══ TEXT ══

- DVD cover
- Directed by: Warren Speed; Steve O'Brien;
- Written by: Warren Speed; Seymour Mace; Steve O'Brien;
- Produced by: Steve O'Brien
- Starring: Victoria Hopkins; Christian Steel; Warren Speed; Seymour Mace; Bill Fellows; Pete Bonner; Kate Soulsby; Victoria Broom; Joe Nicholson; Gillian Settle; Kathy Paul;
- Cinematography: Steve O'Brien
- Edited by: Richard Johnstone
- Music by: Dan Bewick
- Production companies: Growling Clown Entertainment; 24:25 Films;
- Distributed by: Revolver Entertainment
- Release dates: 31 August 2009 (FrightFest); 21 June 2010 (United Kingdom);
- Running time: 85 minutes
- Country: United Kingdom
- Language: English
- Budget: £70,000

= Zombie Women of Satan =

Zombie Women of Satan is a 2009 British comedy horror film directed by Steve O'Brien and Warren Speed. It was written by Warren Speed with contributions from Seymour Mace and O'Brien. Speed, Victoria Hopkins, and Christian Steel star as a group of circus freaks who must combat zombies and cultists while trying to rescue a captive.

== Plot ==
Johnny Hellfire, Pervo the Clown, Zeus, and Damage the strongman are a circus freak troupe on a promotional tour along with a goth group fronted by Skye Brannigan, whose sister Rachel has gone missing. Along the way, they appear on a show hosted by Tycho Zander, who also leads a sex cult consisting of kidnapped scantily clad girls who are kept hypnotized and drugged. As a result the girls are also very willing subjects in experiments conducted by Tycho's father Henry, an evil scientist who loves keeping the lingerie clad girls strapped down to an operating table in his lab. He accidentally transforms the women in Tycho's cult into zombies, and they attack. The circus freaks must stop the zombies, confront Tycho and the lunatic scientist Henry and rescue Rachel before she becomes the next victim on Henry's operating table.

== Production ==
Zombie Women of Satan was shot in Newcastle and Gateshead in 2009 for £70,000.

== Release ==
The premiere was at the 2009 London FrightFest Film Festival. Supermarkets in the United Kingdom refused to stock the DVD due to its lurid title. Revolver Entertainment released it on DVD in the UK on 21 June 2010. Screen Media Films released it on DVD in the United States on 29 March 2011.

═══

== WORK INSTRUCTION 1 ==
In the Zombie Women of Satan text, rewrite the paragraph that begins "The premiere was at" as a short list that keeps its main facts.
== WORK INSTRUCTION 2 ==
According to the Zombie Women of Satan text, where was the film shot?
== WORK INSTRUCTION 3 ==
List every member of the circus freak troupe named in the plot section of the Zombie Women of Satan text.

══ DATA SECTION ══

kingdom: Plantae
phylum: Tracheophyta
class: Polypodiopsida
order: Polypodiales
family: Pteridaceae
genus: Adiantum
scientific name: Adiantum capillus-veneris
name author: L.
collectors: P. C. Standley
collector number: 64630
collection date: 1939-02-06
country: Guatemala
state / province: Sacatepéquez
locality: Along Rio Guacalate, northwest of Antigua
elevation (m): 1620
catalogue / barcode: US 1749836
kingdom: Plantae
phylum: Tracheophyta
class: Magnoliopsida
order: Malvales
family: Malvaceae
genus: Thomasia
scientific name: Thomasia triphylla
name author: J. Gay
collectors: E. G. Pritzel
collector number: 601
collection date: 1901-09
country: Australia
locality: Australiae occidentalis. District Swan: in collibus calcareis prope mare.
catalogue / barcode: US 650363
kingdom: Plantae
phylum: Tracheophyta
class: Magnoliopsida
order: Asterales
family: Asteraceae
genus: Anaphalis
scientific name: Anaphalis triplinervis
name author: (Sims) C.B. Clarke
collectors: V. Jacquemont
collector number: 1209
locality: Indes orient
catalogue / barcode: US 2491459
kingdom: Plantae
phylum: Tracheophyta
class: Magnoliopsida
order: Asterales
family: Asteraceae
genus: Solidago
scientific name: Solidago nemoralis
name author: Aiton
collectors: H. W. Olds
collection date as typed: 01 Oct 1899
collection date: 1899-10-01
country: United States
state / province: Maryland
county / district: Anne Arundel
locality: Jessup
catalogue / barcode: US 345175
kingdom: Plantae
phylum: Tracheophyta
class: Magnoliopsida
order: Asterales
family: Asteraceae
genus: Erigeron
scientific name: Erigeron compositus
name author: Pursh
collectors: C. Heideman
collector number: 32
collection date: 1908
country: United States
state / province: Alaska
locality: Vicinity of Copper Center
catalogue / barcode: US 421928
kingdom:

═══

== PROBLEM SOLUTION 1 ==
- Premiere: 2009 London FrightFest Film Festival
- UK supermarkets refused to stock the DVD because of its lurid title
- UK DVD release: 21 June 2010, by Revolver Entertainment
- US DVD release: 29 March 2011, by Screen Media Films

== PROBLEM SOLUTION 2 ==
It was shot in Newcastle and Gateshead.

== PROBLEM SOLUTION 3 ==
- Johnny Hellfire
- Pervo the Clown
- Zeus
- Damage the strongman